The problem » Reproduce the entries shown below only from the line with "adam da ölecek" down to the line with "öğlen. Az önce", keeping both end lines and copying each one exactly.

>>>>

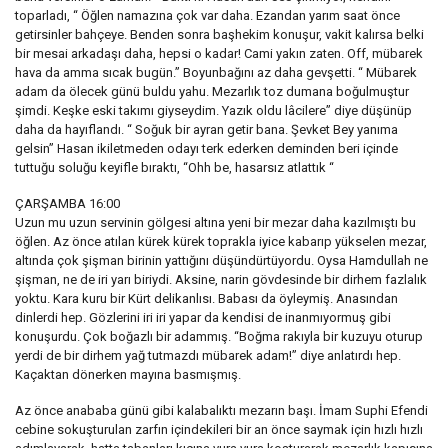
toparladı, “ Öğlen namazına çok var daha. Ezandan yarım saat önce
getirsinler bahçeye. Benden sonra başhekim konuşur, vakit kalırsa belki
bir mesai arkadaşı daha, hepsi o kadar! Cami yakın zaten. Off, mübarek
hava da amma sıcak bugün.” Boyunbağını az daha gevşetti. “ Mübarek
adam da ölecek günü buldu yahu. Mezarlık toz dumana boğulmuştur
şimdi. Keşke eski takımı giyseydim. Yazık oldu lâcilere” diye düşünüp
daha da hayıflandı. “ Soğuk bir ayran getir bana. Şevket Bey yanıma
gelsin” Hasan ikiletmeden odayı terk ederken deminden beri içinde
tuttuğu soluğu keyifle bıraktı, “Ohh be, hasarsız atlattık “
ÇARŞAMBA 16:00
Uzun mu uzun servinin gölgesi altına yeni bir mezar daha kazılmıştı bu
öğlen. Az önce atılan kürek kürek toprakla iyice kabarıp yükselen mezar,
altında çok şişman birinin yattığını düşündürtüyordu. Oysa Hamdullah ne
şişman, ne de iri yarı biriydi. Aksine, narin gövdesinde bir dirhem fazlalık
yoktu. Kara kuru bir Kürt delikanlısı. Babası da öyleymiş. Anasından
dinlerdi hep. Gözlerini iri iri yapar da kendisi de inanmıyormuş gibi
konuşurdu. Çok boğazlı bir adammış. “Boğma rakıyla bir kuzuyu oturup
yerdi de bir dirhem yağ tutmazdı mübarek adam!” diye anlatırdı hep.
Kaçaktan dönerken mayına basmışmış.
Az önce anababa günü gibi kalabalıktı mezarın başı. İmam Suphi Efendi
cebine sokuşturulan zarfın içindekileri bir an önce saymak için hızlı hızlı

<<<<

Written reply »
adam da ölecek günü buldu yahu. Mezarlık toz dumana boğulmuştur
şimdi. Keşke eski takımı giyseydim. Yazık oldu lâcilere” diye düşünüp
daha da hayıflandı. “ Soğuk bir ayran getir bana. Şevket Bey yanıma
gelsin” Hasan ikiletmeden odayı terk ederken deminden beri içinde
tuttuğu soluğu keyifle bıraktı, “Ohh be, hasarsız atlattık “
ÇARŞAMBA 16:00
Uzun mu uzun servinin gölgesi altına yeni bir mezar daha kazılmıştı bu
öğlen. Az önce atılan kürek kürek toprakla iyice kabarıp yükselen mezar,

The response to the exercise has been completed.